[Stored entries]
##############################

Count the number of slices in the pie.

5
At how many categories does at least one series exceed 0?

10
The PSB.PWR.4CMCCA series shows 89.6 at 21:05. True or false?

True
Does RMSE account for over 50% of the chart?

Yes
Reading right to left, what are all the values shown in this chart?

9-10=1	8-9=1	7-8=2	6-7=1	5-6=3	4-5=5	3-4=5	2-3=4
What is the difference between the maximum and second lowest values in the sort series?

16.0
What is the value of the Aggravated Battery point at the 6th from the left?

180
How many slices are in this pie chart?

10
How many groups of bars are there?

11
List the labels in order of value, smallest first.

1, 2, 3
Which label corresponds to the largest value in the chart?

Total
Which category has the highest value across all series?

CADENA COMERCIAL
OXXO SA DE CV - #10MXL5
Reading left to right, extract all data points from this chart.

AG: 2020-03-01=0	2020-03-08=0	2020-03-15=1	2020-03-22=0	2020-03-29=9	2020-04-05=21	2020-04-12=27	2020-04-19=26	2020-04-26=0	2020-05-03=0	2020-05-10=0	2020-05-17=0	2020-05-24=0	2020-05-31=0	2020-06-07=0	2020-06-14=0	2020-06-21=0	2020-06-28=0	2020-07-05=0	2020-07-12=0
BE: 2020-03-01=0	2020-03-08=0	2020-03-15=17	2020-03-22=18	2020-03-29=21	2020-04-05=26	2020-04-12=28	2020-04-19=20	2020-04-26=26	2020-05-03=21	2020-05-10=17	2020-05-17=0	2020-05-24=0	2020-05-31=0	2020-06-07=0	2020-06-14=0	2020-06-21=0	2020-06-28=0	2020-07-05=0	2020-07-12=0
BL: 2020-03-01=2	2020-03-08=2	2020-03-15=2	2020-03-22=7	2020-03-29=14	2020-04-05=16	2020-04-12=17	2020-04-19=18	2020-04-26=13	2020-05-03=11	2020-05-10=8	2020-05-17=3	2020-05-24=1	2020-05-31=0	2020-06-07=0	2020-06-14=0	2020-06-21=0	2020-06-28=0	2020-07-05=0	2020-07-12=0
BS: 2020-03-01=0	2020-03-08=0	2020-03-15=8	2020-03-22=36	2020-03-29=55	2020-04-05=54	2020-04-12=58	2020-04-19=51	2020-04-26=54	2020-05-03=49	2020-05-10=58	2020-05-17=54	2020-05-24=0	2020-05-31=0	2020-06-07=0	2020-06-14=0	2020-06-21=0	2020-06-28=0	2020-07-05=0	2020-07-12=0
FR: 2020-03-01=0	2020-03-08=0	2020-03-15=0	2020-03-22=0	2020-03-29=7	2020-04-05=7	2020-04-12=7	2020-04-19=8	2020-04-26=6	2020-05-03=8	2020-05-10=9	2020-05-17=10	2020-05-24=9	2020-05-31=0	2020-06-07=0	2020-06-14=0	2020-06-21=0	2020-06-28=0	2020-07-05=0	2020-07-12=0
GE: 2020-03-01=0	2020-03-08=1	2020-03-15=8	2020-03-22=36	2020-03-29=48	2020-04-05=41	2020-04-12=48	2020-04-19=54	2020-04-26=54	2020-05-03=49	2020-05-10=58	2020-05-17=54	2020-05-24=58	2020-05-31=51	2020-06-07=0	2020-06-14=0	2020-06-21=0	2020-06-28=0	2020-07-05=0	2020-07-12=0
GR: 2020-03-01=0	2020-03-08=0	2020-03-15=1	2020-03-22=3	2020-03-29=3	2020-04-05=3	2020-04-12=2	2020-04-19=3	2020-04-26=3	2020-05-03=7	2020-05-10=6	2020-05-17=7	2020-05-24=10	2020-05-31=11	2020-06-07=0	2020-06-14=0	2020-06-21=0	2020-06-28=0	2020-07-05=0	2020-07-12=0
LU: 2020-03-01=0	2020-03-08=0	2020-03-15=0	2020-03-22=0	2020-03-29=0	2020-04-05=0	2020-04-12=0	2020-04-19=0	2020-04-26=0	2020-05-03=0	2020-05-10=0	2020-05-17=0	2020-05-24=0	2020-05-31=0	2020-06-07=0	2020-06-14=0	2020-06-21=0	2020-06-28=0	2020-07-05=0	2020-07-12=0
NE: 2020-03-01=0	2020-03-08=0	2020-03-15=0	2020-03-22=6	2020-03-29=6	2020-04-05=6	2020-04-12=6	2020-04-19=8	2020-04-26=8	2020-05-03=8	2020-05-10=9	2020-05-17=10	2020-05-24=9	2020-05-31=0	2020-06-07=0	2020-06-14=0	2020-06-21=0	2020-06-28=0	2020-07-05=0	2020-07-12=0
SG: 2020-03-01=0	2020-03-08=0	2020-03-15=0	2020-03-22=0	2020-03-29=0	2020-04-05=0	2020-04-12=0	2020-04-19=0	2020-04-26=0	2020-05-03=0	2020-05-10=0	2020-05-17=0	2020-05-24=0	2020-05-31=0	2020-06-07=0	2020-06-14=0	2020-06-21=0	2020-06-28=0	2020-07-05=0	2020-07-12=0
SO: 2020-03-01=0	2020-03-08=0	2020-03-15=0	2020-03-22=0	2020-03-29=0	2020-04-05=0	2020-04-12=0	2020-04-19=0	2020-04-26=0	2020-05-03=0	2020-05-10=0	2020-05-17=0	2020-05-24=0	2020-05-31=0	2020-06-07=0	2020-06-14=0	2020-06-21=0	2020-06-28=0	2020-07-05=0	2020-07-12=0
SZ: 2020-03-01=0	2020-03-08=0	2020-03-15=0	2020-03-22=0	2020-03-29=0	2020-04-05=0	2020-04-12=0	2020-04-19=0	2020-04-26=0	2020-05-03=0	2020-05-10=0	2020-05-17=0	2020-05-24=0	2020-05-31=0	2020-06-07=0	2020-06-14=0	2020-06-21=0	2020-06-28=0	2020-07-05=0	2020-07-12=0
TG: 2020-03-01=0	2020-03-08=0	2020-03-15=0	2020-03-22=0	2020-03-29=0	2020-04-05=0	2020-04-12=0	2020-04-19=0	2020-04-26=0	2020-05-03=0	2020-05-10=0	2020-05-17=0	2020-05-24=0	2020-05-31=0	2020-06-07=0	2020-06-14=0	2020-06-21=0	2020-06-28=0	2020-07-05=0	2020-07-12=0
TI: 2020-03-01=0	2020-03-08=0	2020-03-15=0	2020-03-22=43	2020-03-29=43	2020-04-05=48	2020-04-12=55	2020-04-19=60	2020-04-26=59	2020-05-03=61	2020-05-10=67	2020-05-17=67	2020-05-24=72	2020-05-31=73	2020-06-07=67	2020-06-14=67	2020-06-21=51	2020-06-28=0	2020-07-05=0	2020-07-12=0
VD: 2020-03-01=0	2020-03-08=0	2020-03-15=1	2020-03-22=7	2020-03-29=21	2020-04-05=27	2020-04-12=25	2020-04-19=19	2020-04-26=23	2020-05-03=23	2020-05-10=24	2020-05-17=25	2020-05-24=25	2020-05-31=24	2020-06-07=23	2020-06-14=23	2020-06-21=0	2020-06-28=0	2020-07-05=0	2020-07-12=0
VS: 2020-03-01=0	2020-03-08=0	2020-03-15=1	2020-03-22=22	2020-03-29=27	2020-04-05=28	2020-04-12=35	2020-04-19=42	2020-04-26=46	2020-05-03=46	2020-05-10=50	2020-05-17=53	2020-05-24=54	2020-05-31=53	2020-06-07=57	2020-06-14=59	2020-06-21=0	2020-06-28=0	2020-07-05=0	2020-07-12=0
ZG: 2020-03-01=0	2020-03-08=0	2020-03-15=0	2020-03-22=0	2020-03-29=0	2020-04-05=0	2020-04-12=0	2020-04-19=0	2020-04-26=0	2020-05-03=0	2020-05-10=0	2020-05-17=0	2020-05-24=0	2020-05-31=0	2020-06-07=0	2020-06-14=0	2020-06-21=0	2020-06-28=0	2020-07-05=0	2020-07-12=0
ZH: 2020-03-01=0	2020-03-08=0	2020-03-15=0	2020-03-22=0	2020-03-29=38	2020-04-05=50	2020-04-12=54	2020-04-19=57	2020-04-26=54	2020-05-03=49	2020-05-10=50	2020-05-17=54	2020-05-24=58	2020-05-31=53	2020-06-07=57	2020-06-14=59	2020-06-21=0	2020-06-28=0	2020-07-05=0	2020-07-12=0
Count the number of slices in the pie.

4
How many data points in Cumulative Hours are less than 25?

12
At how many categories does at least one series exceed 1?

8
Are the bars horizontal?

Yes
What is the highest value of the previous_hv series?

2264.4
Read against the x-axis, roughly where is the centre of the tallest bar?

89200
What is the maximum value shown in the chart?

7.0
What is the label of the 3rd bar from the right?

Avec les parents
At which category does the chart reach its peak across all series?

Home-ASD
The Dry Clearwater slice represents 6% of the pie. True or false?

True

##############################

• _AIM OF THE TASK_
Reproduce the lines above word for word, beginning with the first line and continuing through the line that contains "Reading left to".

• _RESPONSE BOX_
Count the number of slices in the pie.

5
At how many categories does at least one series exceed 0?

10
The PSB.PWR.4CMCCA series shows 89.6 at 21:05. True or false?

True
Does RMSE account for over 50% of the chart?

Yes
Reading right to left, what are all the values shown in this chart?

9-10=1	8-9=1	7-8=2	6-7=1	5-6=3	4-5=5	3-4=5	2-3=4
What is the difference between the maximum and second lowest values in the sort series?

16.0
What is the value of the Aggravated Battery point at the 6th from the left?

180
How many slices are in this pie chart?

10
How many groups of bars are there?

11
List the labels in order of value, smallest first.

1, 2, 3
Which label corresponds to the largest value in the chart?

Total
Which category has the highest value across all series?

CADENA COMERCIAL
OXXO SA DE CV - #10MXL5
Reading left to right, extract all data points from this chart.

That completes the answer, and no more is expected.